# [Things to do]
A) Name every tool that the SLO configuration passage recommends for production SLO management.
B) Write what comes next in the SLO configuration passage, picking up right after its last line.

# [Source passage]
_ _ _ _ _

SLO/SLI Implementation

Define Service Level Objectives

Note: The ConfigMap format below is conceptual. For production SLO management, use tools like Sloth, OpenSLO, or the Pyrra SLO Operator which generate Prometheus rules from SLO definitions.

# slo-config.yaml (conceptual example)
apiVersion: v1
kind: ConfigMap
metadata:
  name: istio-slo-config
data:
  slo.yaml: |
    services:
      - name: payments-service
        slos:
          - name: availability
            objective: 99.9
            sli: |
              sum(rate(istio_requests_total{service="payments-service",response_code!~"5.."}[5m]))
              /
              sum(rate(istio_requests_total{service="payments-service"}[5m]))
          - name: latency
            objective: 99
            sli: |
              histogram_quantile(0.99,
                sum(rate(istio_request_duration_milliseconds_bucket{service="payments-service"}[5m])) by (le)

_ _ _ _ _

(Transcribed page contents)

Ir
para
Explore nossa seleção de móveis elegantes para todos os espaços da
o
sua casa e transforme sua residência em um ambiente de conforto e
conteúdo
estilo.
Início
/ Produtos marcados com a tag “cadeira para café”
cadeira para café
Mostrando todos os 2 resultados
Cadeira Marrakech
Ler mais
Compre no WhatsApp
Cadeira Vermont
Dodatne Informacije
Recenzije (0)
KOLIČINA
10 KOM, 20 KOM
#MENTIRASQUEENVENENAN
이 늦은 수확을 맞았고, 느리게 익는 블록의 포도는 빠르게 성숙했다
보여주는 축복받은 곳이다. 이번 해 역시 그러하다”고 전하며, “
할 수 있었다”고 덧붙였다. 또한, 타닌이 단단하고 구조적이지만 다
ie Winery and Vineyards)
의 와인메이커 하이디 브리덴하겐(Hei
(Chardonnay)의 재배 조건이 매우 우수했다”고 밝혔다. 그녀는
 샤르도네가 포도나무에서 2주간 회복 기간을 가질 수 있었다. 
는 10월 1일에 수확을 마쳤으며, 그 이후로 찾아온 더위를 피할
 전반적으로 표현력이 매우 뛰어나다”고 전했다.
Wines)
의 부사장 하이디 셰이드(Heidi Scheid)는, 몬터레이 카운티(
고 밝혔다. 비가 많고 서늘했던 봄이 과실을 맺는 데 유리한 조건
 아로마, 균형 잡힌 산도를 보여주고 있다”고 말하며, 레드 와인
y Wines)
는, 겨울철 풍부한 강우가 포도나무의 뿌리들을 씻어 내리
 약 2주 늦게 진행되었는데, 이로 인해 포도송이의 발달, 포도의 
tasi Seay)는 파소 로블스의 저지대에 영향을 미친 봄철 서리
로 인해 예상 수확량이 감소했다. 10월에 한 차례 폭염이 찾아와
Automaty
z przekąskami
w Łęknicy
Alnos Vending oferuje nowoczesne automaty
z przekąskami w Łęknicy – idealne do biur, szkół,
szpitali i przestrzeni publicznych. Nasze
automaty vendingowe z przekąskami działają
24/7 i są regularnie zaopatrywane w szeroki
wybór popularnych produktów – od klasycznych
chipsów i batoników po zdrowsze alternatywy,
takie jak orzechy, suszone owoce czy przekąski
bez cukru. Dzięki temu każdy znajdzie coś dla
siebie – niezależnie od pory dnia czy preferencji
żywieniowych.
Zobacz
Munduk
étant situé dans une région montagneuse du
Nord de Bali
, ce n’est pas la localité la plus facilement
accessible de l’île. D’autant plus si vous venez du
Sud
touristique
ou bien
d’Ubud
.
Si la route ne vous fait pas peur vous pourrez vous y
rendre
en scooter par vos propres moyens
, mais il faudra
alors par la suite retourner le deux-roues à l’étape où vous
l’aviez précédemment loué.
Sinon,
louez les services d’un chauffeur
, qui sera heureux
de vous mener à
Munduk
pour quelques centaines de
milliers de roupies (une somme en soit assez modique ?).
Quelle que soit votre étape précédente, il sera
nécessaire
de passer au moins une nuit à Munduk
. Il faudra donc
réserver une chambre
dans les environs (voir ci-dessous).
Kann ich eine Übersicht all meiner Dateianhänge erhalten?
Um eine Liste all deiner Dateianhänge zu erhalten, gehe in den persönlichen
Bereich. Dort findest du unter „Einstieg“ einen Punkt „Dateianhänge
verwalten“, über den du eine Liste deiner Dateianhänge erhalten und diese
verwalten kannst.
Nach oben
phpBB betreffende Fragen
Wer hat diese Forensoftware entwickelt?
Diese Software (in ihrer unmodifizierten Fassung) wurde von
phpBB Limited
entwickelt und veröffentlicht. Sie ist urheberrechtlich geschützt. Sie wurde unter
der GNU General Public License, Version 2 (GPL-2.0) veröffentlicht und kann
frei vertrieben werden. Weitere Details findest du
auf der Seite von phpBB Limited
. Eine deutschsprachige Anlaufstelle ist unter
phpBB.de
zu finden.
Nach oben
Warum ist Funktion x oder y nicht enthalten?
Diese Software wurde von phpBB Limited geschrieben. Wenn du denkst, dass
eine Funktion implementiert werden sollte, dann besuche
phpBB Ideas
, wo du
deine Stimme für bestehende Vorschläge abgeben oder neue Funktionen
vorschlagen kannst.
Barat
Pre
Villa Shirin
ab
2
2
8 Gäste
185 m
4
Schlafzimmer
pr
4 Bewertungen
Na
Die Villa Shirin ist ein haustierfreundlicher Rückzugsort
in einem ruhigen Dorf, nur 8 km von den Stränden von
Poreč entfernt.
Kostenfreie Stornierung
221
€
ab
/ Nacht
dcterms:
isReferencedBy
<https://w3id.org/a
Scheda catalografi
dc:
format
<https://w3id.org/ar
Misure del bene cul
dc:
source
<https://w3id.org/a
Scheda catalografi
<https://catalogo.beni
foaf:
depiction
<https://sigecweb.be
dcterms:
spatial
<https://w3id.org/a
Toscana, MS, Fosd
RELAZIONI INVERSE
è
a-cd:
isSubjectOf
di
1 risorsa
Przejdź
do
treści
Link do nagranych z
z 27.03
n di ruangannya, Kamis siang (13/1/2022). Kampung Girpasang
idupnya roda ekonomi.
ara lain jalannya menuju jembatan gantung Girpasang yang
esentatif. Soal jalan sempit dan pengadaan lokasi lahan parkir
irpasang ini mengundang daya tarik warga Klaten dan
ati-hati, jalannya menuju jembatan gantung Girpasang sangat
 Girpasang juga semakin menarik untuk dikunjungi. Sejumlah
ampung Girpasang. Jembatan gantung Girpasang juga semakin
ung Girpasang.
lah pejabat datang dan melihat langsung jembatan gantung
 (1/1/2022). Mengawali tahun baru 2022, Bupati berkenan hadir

_ _ _ _ _

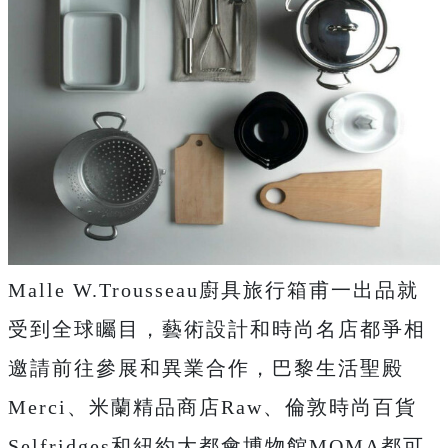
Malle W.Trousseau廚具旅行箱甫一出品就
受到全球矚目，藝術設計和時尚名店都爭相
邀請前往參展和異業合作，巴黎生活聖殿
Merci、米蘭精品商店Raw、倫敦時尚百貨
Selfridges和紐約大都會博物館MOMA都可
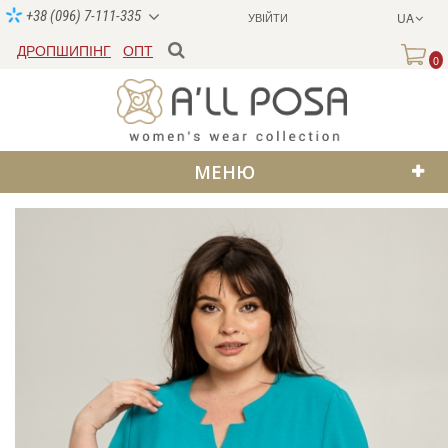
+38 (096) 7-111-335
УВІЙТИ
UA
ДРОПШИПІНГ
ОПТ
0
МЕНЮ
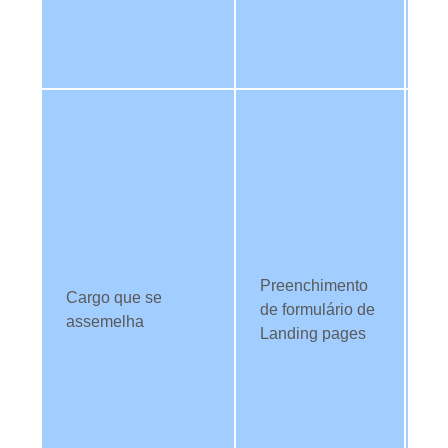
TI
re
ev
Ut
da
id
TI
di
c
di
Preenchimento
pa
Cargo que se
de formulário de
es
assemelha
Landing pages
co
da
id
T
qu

_ _ _ _ _

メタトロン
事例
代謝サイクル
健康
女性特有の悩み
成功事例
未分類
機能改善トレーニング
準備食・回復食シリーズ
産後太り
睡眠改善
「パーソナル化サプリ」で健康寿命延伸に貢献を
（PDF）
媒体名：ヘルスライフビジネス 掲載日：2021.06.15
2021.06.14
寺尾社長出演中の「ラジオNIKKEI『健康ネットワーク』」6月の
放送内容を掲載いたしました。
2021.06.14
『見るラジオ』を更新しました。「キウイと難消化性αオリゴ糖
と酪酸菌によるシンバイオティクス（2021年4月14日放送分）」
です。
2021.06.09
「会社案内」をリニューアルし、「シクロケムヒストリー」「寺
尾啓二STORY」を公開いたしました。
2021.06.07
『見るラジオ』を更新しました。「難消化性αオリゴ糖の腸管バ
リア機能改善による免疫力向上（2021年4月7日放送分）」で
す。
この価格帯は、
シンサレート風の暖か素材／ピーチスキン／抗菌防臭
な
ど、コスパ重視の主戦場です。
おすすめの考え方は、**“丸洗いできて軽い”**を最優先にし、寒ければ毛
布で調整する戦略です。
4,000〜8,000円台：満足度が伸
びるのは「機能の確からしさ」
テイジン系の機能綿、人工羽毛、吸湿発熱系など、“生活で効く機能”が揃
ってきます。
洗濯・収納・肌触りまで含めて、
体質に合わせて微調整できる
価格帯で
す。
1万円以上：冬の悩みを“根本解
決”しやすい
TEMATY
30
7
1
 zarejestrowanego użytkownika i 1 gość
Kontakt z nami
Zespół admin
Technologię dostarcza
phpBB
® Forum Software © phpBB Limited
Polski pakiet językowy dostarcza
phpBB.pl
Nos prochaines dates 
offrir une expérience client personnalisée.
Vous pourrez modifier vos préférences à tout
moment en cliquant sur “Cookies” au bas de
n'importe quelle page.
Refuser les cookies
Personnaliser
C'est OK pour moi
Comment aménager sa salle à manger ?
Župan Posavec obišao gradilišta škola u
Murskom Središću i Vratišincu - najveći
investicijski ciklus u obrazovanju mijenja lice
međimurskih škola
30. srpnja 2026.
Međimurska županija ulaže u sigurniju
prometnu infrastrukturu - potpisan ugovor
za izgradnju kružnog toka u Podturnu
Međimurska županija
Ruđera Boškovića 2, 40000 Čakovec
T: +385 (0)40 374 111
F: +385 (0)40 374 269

_ _ _ _ _

# [Responses per task]
A) Sloth, OpenSLO, and the Pyrra SLO Operator.

B)
              )

SLO Alerting

# slo-alerts.yaml
apiVersion: monitoring.coreos.com/v1
kind: PrometheusRule
metadata:
  name: istio-slo-alerts
  namespace: istio-system
spec:
  groups:
    - name: istio-slo
      rules:
        - alert: IstioSLOViolation
          expr: |
            (
              sum(rate(istio_requests_total{service="payments-service",response_code!~"5.."}[28d]))
              /
              sum(rate(istio_requests_total{service="payments-service"}[28d]))
            ) < 0.999
          for: 1h
          labels:
            severity: critical
          annotations:
            summary: "SLO violation for payments-service availability"

Custom Metrics and Business KPIs

Custom Metrics via EnvoyFilter

# custom-metrics.yaml
apiVersion: networking.istio.io/v1alpha3
kind: EnvoyFilter
metadata:
  name: custom-metrics-filter
  namespace: istio-system
spec:
  configPatches:
    - applyTo: HTTP_FILTER
      match:
        context: SIDECAR_INBOUND
      patch:
        operation: INSERT_BEFORE
        value:
          name: lua
          typed_config:
            "@type": type.googleapis.com/envoy.extensions.filters.http.lua.v3.Lua
            inline_code: |
              function envoy_on_request(request_handle)
                local headers = request_handle:headers()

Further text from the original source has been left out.